Aku pergi secara diam diam dari dirinya. Aku seperti menghilang. Banyak sekali pesan yang aku dapat dari dirinya. Facebook dan Twitter. Kesemuanya menanyakan dimanakah aku berada. Setiap harinya ia mengirimi aku pesan namun tak ada satupun yang aku balas. Hingga pada suatu hari ia berhenti mengirimnya. Mungkin ia lelah.
**
Satu tahun bukan waktu yang lama, aku kembali ke Jakarta setelah masa pertukaranku habis. Aku harus menyelesaikan studiku di Indonesia yang tertunda karena aku mengikuti Student Exchage itu, sehingga aku diharuskan kembali ke kelas yang aku tinggalkan. Kelas XII.
***
Disinilah aku sekarang. Tergesa gesa sembari membawa perlengkapan OSPEKku dari parkiran hingga kelapangan. Sesekali aku terengah engah dan memikirkan hal yang sama dan berulang ulang. ‘UGM gede buangeeeeet, ahhaha’
Aku melihat teman teman sekelompokku sedang dihukum ditengah panasnya lapangan UGM. Sesegera mungkin aku bergabung dengan mereka.
‘Kak, izin bicara. Semua ini salah saya, jadi biar saya saja yang dihukum.’ Ucapku penuh percaya diri.
‘siapa yang nyuruh kamu …………’ yah kakak kakak itu terus mengomel kepadaku dan berkeras jika seluruh anggotaku juga harus mendapatkan hukuman atas kesalahan pemimpinnya.
Dan intinya adalah seluruh peserta OSPEK digojlok habis habisan. Dan, oh ya khusus untuk peserta OSPEK yang melanggar peraturan hari ini mereka akan mendapat keberuntungan dengan dipertemukannya mereka dengan para dewan OSPEK yang dianggap maha pentingnya. Ah melelahkan.
*
Pukul 18.00 kami dikumpulkan ditengah lapangan dengan penutup mata yang menutupi pandangan mata kami.
‘setelah hitungan ketiga, buka penutup mata kalian ya dek. Satu.. dua.. tiga..’ pengumuman itu di serukan lantang oleh salah satu panitia.
Aku buka penutup mata milikku, awalnya mataku belum bisa menyesuaikan dengan keadaan cahaya yang begitu kontras. Setelah mataku berhasil menyesuaikan dengan pencahayaan yang ada, aku melihat jajaran manusia manusia yang akan menentukan nasibku malam ini.
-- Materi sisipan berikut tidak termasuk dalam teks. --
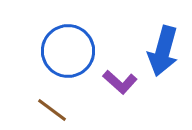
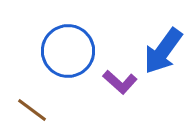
blue arrow: rotated 21 degrees clockwise
brown line: moved 20 px left
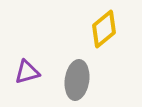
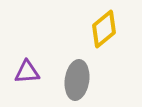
purple triangle: rotated 12 degrees clockwise
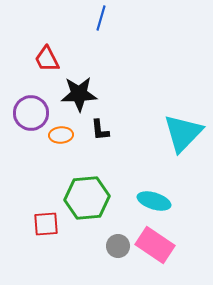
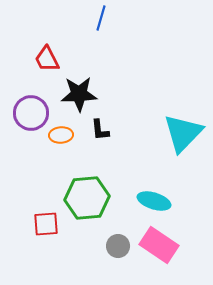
pink rectangle: moved 4 px right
Satu persatu dari mereka mendatangi para pelanggar pelanggar untuk bicara dari hati ke hati aku rasa. Karena terlihat sangat intim sekali. Berdua di tempat gelap. Sangat intim bukan? Aahahah.
Tapi tiba tiba saatnya tiba. Salah satu dari mereka mendatangaiku dan menyuruhku duduk diatas lapangan yang luas ini. Sosoknya kecil namun sedikit jangkung.
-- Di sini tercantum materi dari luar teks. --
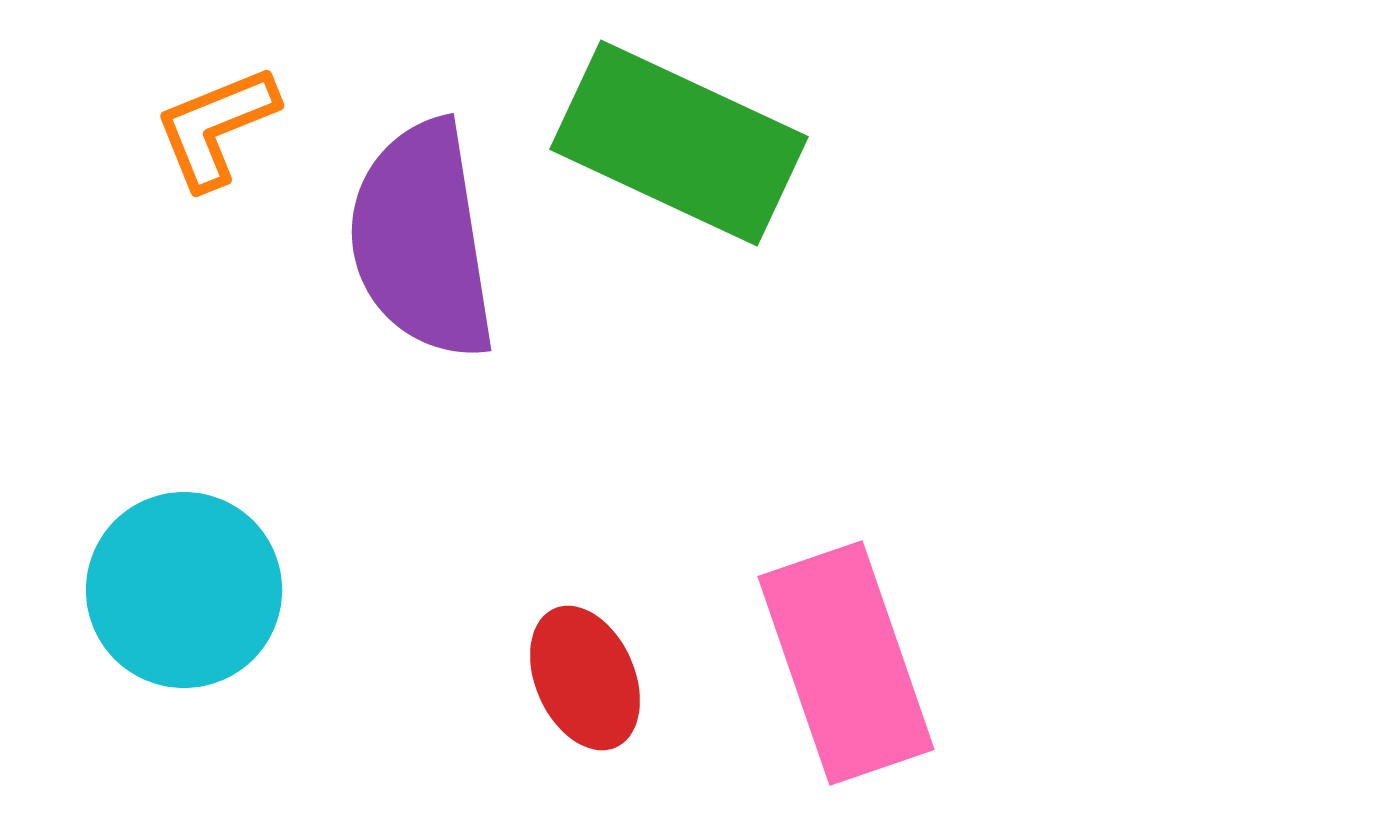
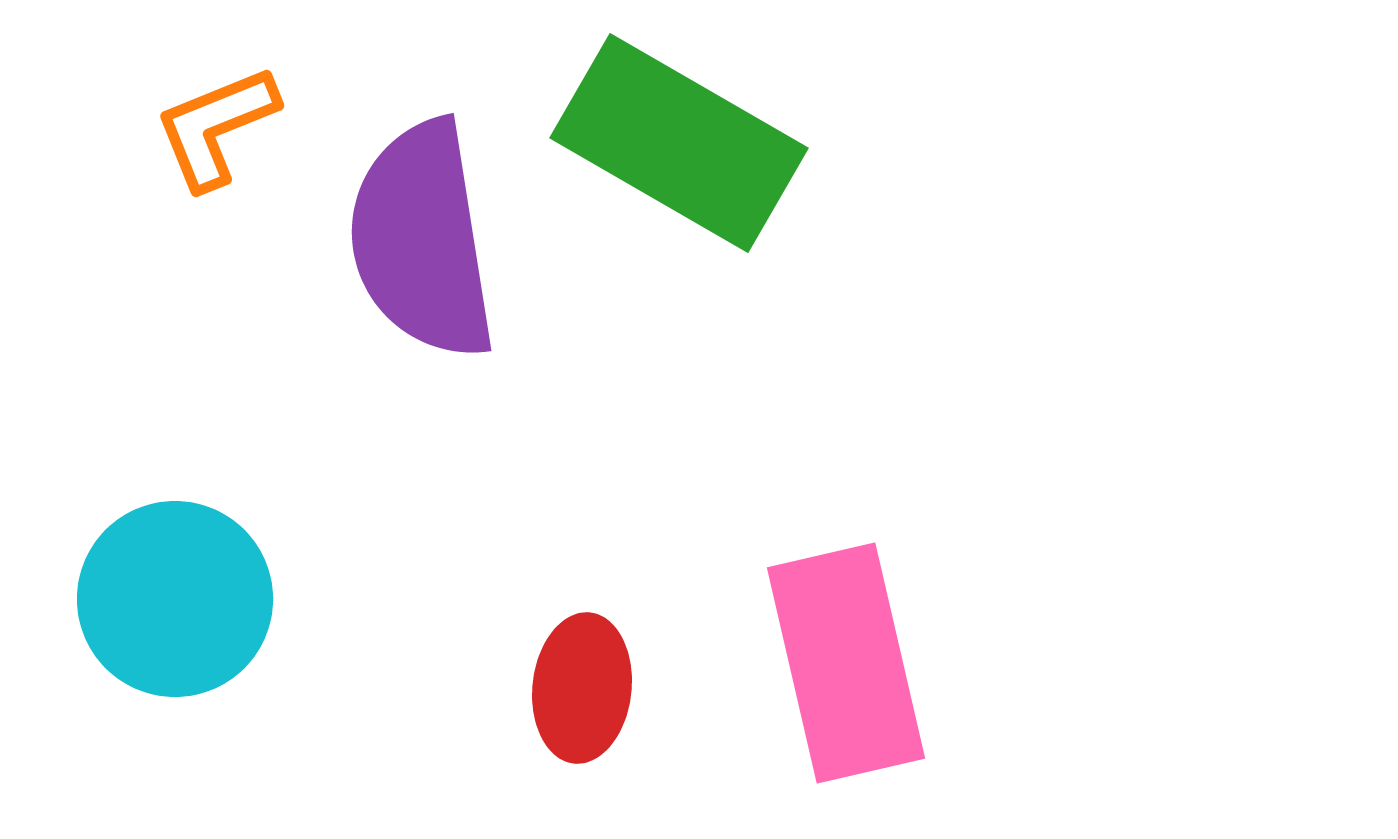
green rectangle: rotated 5 degrees clockwise
cyan circle: moved 9 px left, 9 px down
pink rectangle: rotated 6 degrees clockwise
red ellipse: moved 3 px left, 10 px down; rotated 30 degrees clockwise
‘apa kesalahan terbesar kamu?’
‘mm anu kak. Maaf’ ucapku terbata bata.
‘kita disini santai aja, sharing sharing biasa ga usah tegang. Aku ulang ya, apa kesalahan kamu?’ ucapnya sembari memandangi clipboard yang ada di dekapannya.
‘jawab deek, yaelah’ ucapnya yang kini mulai memandang mataku.
‘iya kak, kesalahan aku, kesalahan terbesar aku itu ninggalin kamu kak.’
Jawabku seadanya, airmataku mulai menetes. Aku takut melihat dewan atau apalah OSPEK ini. Aku yakin aku sedang ketakutan. Ketakutan dalam gelap. Ketakutan akan tahu apa yang sebenarnya terjadi. Aku bisa melihat co-Card miliknya meski dalam gelap. Perlahan aku membacanya. Tengkukku terasa dingin dan aku sudah tak bisa menahannya lagi. Co-Cardnya bertuliskan.
“ARSENIO LINTANG WIJAYANDARU”
“Meski peluru itu menembus jantun tak ada satupun yang memberikan luka sedalam kamu.”